A security strategy for the 2012 London Olympics has been established. A conference today at Royal United Services Institute will hear from all the major players involved. Security minister Lord West and his shadow, Baroness Neville Jones, discuss the project.
The Lord Mayor's Show will wind its way through the streets of the City of London this weekend. 6,000 people will take part in the procession marking the change from one Lord Mayor to another. Correspondent Sanchia Berg reports on the history of the procession.
The rising death toll in Afghanistan and the release of a private telephone conversation have sparked much media comment about the prime minister. Political editor Nick Robinson reflects on the aftermath of a challenging week on Gordon Brown's leadership. A memo seen by the BBC reveals that the British are considering a settlement with the government of President Karzai and the Taliban's governing body. Security correspondent Gordon Correra comments on the prospects of reconciliation.
Gardeners at a National Trust property are advising the public to urinate on the compost, to assist the composting process. A "pee bale" has been installed in the grounds of Wimpole Hall, Cambridge. Head gardener Philip Whaites comments on the initiative.
It is uncertain whether the upcoming Palestinian presidential election will take place. Yesterday, the country's Election Commission announced that a vote should not occur if the Islamist Hamas movement in Gaza refused to take part. The political disarray has undermined the credibility of the Palestinian Authority and the prospects of peace with Israel. Correspondent Tim Franks reports from Ramallah.
0749 Thought for the day with the Reverend Rosemary Lain-Priestley, Dean of Women's Ministry in central London.
The family of a boy of three have won the right to claim compensation for injuries he suffered when he was allegedly hit over the head by another toddler. The Criminal Injuries Compensation Authority had refused to make an award, saying the alleged assailant, also aged three, was too young to be held responsible. Simon Gibson, partner at Kirwan's who are representing the Jay family, and Richard Garside, director of the Centre for Crime and Justice Studies at Kings College London, discuss the precedent set by the case for children injured in fights.
Gordon Brown's leadership has been dictated by the war in Afghanistan. 232 British lives have been lost, the majority under his government. Public opinion is mounting against continued British presence in Afghanistan, and the Obama administration's position on the war is undecided. Gordon Brown discusses the future of his Afghanistan policy.

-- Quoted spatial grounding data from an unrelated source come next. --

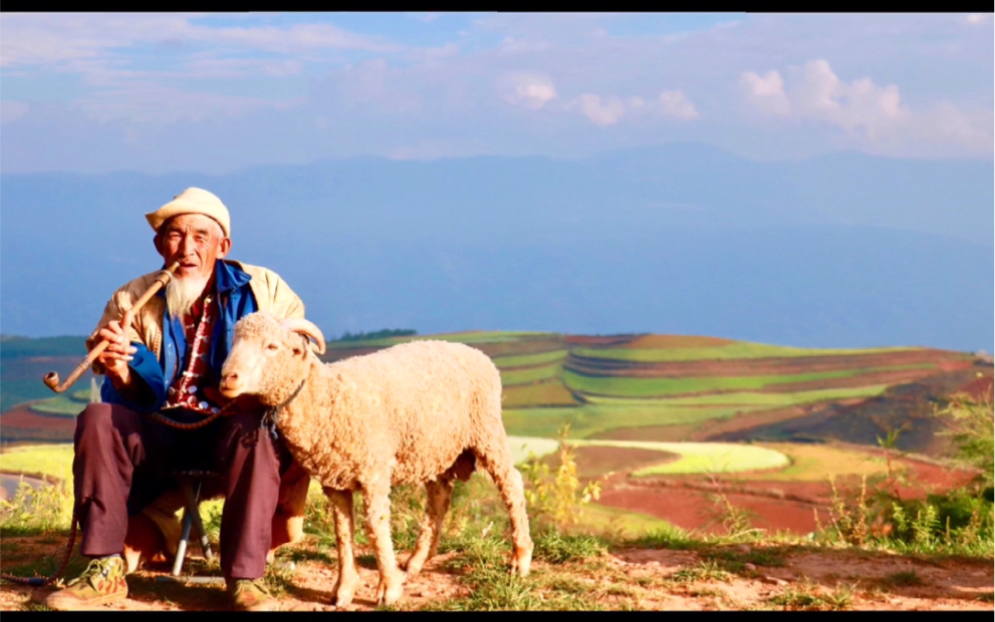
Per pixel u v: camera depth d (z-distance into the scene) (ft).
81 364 16.84
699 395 335.47
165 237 18.49
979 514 31.73
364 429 16.83
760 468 155.33
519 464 31.40
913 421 170.30
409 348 18.94
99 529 16.99
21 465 57.62
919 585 20.22
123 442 17.20
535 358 414.41
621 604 17.90
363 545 22.20
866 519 32.45
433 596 18.25
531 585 18.78
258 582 17.29
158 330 18.30
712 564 20.89
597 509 105.40
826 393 312.29
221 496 19.52
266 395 16.14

Over the past couple of days Today has reported from Bosnia on the disputes and tensions among the country's politicians threatening to take it into a new crisis. Disenchanted voters are now turning to history for a model of leadership they can admire. Edward Stourton reports from Bosnia.
Are young people turning to Islamic, Pakistani, Middle Eastern channels in Britain for news on their loved ones and events in Pakistan? Zubeida Malik spoke to British Pakistanis.
There has been a shake-up of England's World Cup 2018 bidding team. Five of the twelve members on the board have been removed, focussing more on football instead of politics. Jim White, columnist for the Daily Telegraph, and Alec McGivan who led England's last bid to host the World Cup, discuss the change in tactic.